EXERCISE INSTRUCTIONS.
Set down each line of the data exactly, but not the pictures.

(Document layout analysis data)

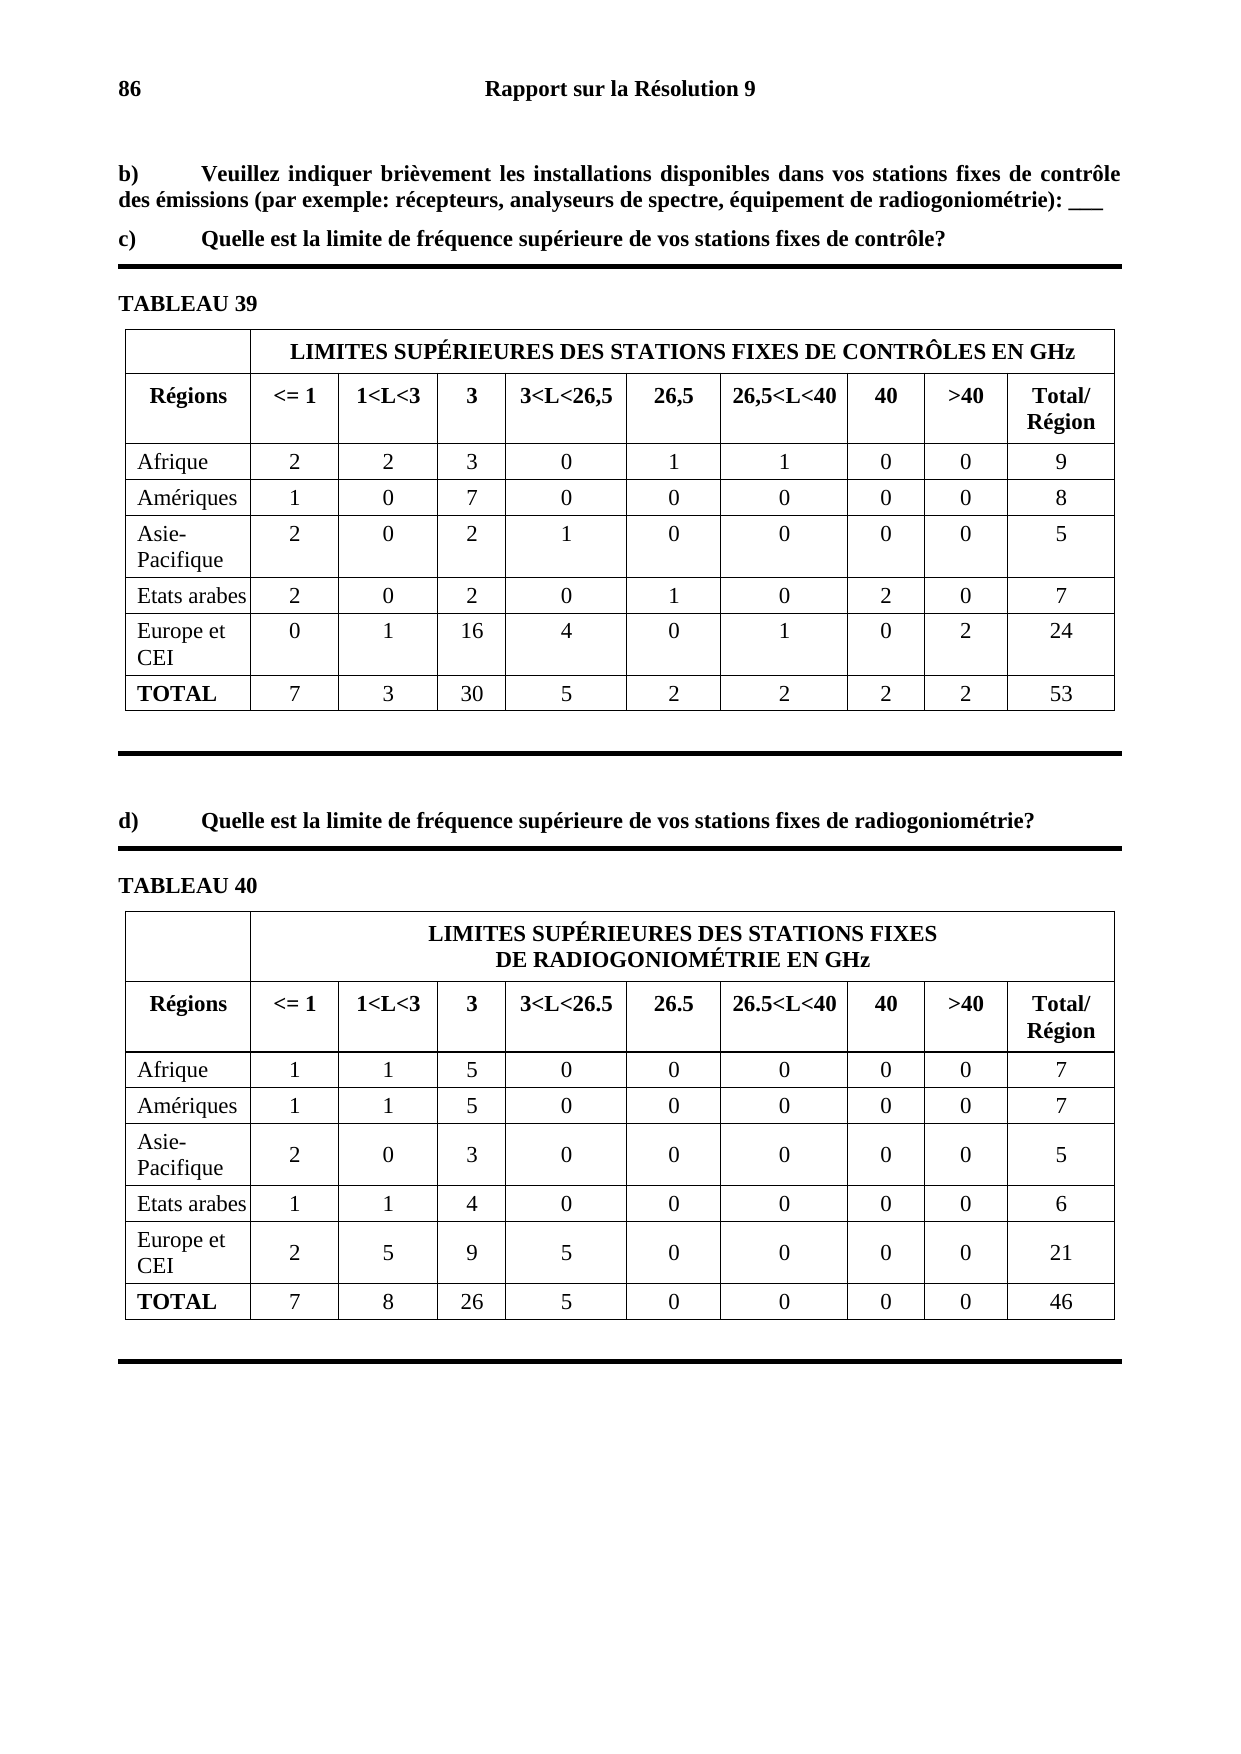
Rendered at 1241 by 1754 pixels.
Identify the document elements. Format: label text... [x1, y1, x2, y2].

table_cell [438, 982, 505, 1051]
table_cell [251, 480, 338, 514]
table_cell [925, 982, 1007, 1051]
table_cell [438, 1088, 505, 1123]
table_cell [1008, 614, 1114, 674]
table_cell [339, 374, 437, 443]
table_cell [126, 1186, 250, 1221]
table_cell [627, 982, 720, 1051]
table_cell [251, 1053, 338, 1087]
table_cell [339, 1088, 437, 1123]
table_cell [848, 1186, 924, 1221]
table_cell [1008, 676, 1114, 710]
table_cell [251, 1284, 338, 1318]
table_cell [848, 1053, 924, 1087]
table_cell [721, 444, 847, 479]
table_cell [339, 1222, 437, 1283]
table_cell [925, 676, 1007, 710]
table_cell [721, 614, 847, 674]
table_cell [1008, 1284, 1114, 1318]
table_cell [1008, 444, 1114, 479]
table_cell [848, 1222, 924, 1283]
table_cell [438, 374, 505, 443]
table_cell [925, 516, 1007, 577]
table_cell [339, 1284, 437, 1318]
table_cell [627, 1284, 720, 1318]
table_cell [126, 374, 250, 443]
title TABLEAU 39 [118, 269, 1122, 316]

RESPONSE AREA.
Rendered at 1241 by 1754 pixels.
Identify the document elements. Format: label text... [x1, y1, x2, y2].

table_cell [438, 982, 505, 1051]
table_cell [251, 480, 338, 514]
table_cell [925, 982, 1007, 1051]
table_cell [438, 1088, 505, 1123]
table_cell [1008, 614, 1114, 674]
table_cell [339, 374, 437, 443]
table_cell [126, 1186, 250, 1221]
table_cell [627, 982, 720, 1051]
table_cell [251, 1053, 338, 1087]
table_cell [339, 1088, 437, 1123]
table_cell [848, 1186, 924, 1221]
table_cell [1008, 676, 1114, 710]
table_cell [251, 1284, 338, 1318]
table_cell [848, 1053, 924, 1087]
table_cell [721, 444, 847, 479]
table_cell [339, 1222, 437, 1283]
table_cell [925, 676, 1007, 710]
table_cell [721, 614, 847, 674]
table_cell [1008, 1284, 1114, 1318]
table_cell [1008, 444, 1114, 479]
table_cell [848, 1222, 924, 1283]
table_cell [438, 374, 505, 443]
table_cell [925, 516, 1007, 577]
table_cell [339, 1284, 437, 1318]
table_cell [627, 1284, 720, 1318]
table_cell [126, 374, 250, 443]
title TABLEAU 39 [118, 269, 1122, 316]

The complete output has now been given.